* [What you will do]:
Show every line in the records below that contains the word "chart".

* [Exercise material]:
_ _ _ _ _
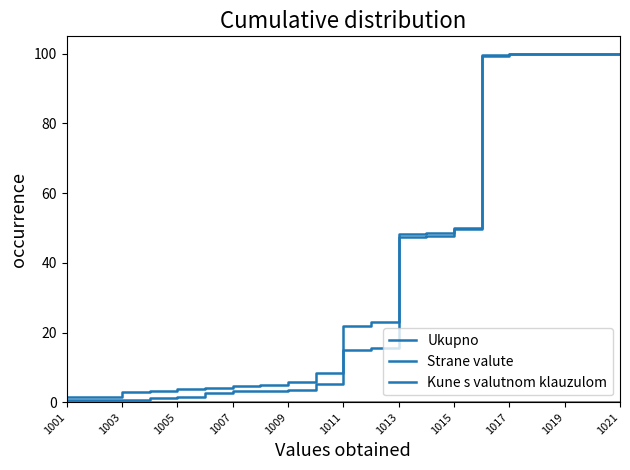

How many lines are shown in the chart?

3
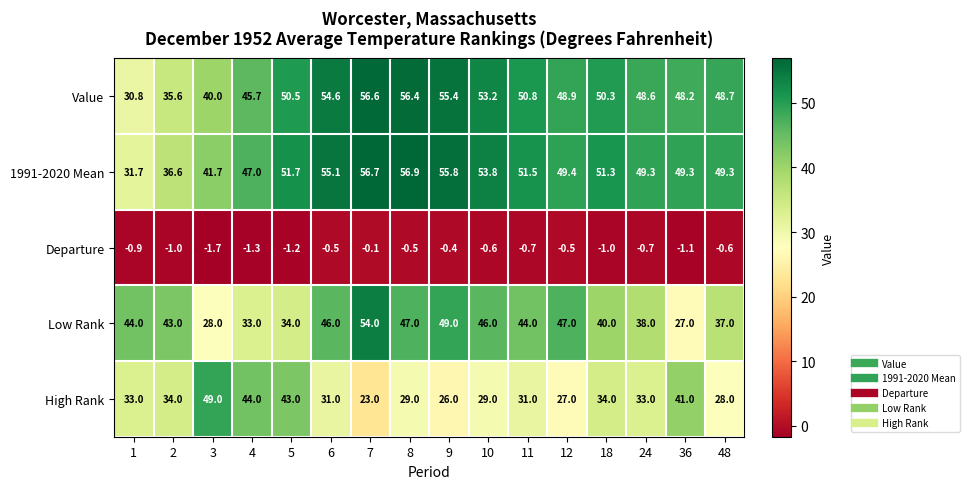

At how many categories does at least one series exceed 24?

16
_ _ _ _ _
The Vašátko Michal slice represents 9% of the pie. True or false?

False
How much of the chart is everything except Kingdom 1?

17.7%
_ _ _ _ _
* [Answer to the problem]:
How many lines are shown in the chart?
How much of the chart is everything except Kingdom 1?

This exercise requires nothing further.